Getters are not placed on filaments or cathodes. Oxide cathodes (filament or cathode-type) are getters. They will getter to some extent. And they can become poisoned by long periods of operation without drawing cathode current.

Internal anode tubes commonly have zirconium on the anode for gettering. This must be heated to a dull red or hotter to getter. This getter is supplemented in some tubes by a barium getter that flashes barium onto the glass. This is the silver material you see on the inside of the envelope of receiving tubes. Each getter material absorbs different gasses and operates in a different temperature range. A getter is not a substitute for good tube manufacturing. A tube needs to be pumped down while heated for some time for the adsorbed gas to be released from the tube elements and the envelope. A clean process must be used. A clean room in effect.

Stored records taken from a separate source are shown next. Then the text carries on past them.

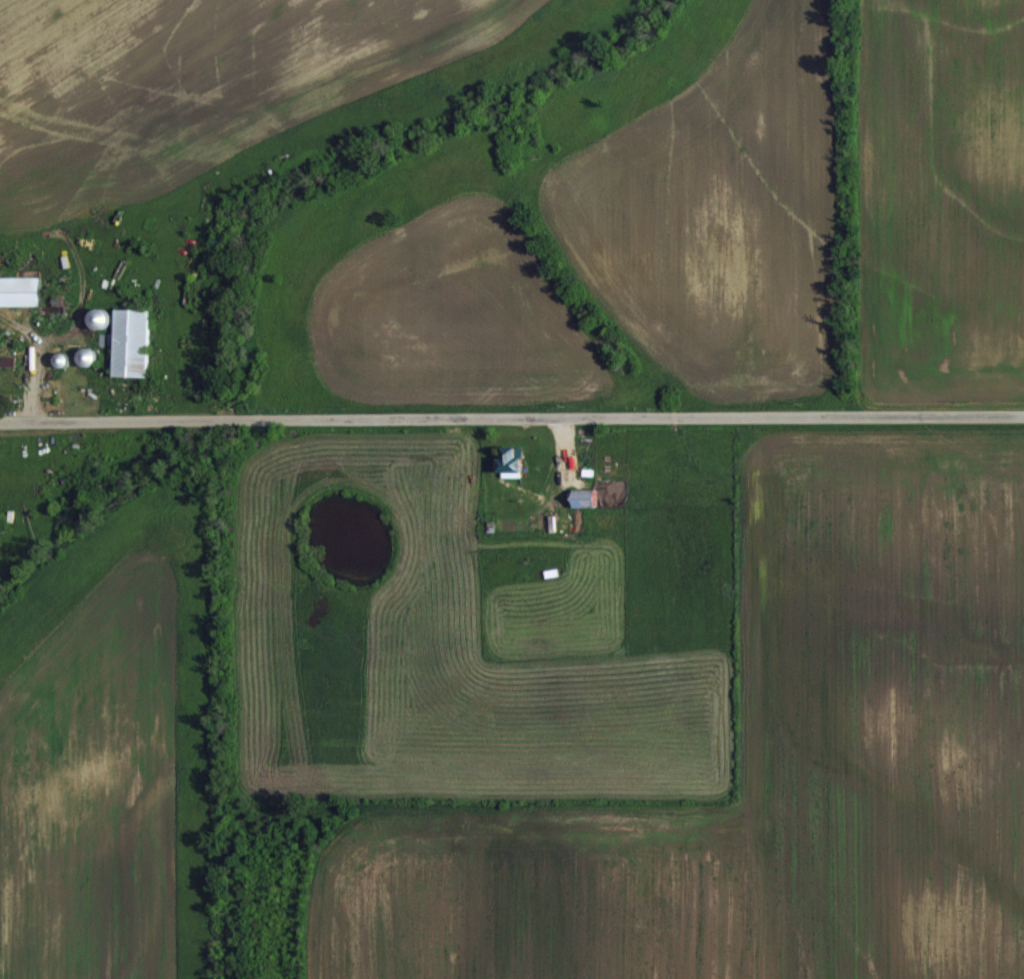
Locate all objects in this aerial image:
building: (18, 289)
building: (94, 318)
building: (128, 340)
building: (6, 359)
road: (31, 362)
road: (512, 416)
building: (580, 496)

MFJ recommends 10 minutes of on time plugged in the amp with HV applied before running RF. This seems reasonable and harmless. The book The Care and Feeding of Power Grid Tubes by Eimac makes NO mention of burning in tubes or rotating tubes in and out of service.

The advice to run a tube without HV for 10 hours seems harmless but useless. As far as helping the cathode to complete the 'cathode activation' cathode current must be drawn. No HV means no further cathode activation.


Here is a link to a good paper on Getters. I believe that thoriated tungsten filaments operate too hot to be effective getters. Reducing the filament voltage to where the filament is less than 800 deg C might make for good gettering. However, when heated to normal operating temperature the adsorbed gas will be liberated, defeating the gettering process.

What one is trying to do through gettering an old tube is to avoid HV arcing. This is done by (hopefully) lowering the gas presure in the tube. The way to do this is to run the tube at rated element dissipations and drawing cathode current. The anode will then getter while the grids outgass.

If one could reduce the anode voltage to lets say less than 1/2 of operating voltage, gettering could be accomplished with a greatly reduced the risk of arcing. Control grid and screen grid dissipation would be pushed to maximum specified to outgas these structures. This is then followed by or preceeded by a HIPOT operation, sometimes called debarnalcing.

I lue of this what can one do? Plugging a new tube in and immediately running it at rated anode dissipation is likely to liberate gas and could lead to arcing. I think that running the tube at reduced anode temperature and bringing it up to full anode dissipation over a period of several minutes to hours could help and not hurt.

Sounds like a business someone can start. Send a tube to them and they will condition it as described.